(Beginning of Material provided)

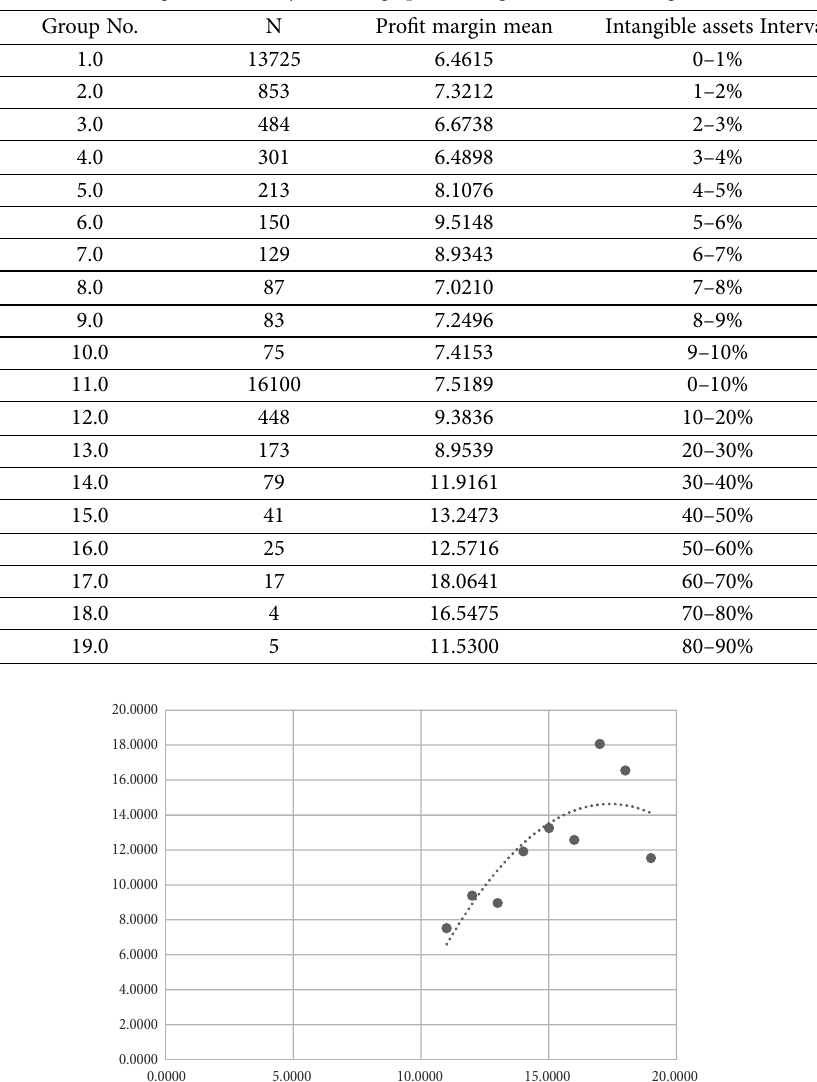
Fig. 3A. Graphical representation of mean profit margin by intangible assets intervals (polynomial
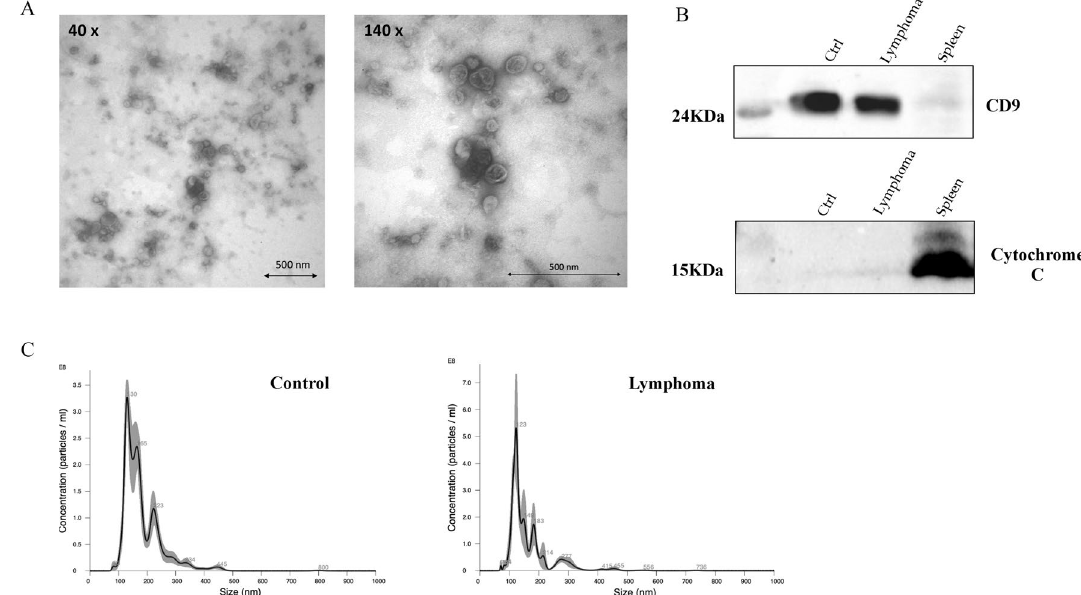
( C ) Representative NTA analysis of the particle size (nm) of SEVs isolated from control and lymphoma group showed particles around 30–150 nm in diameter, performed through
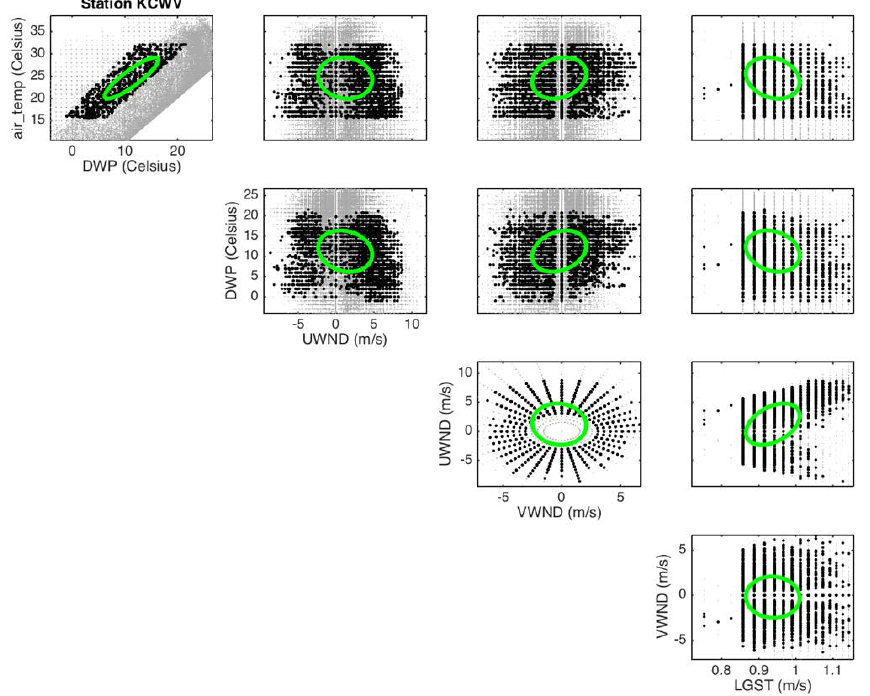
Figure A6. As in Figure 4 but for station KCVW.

(End of Material provided)

Reproduce the preceding material exactly, skipping pictures.

■ Response for this exercise
Fig. 3A. Graphical representation of mean profit margin by intangible assets intervals (polynomial
( C ) Representative NTA analysis of the particle size (nm) of SEVs isolated from control and lymphoma group showed particles around 30–150 nm in diameter, performed through
Figure A6. As in Figure 4 but for station KCVW.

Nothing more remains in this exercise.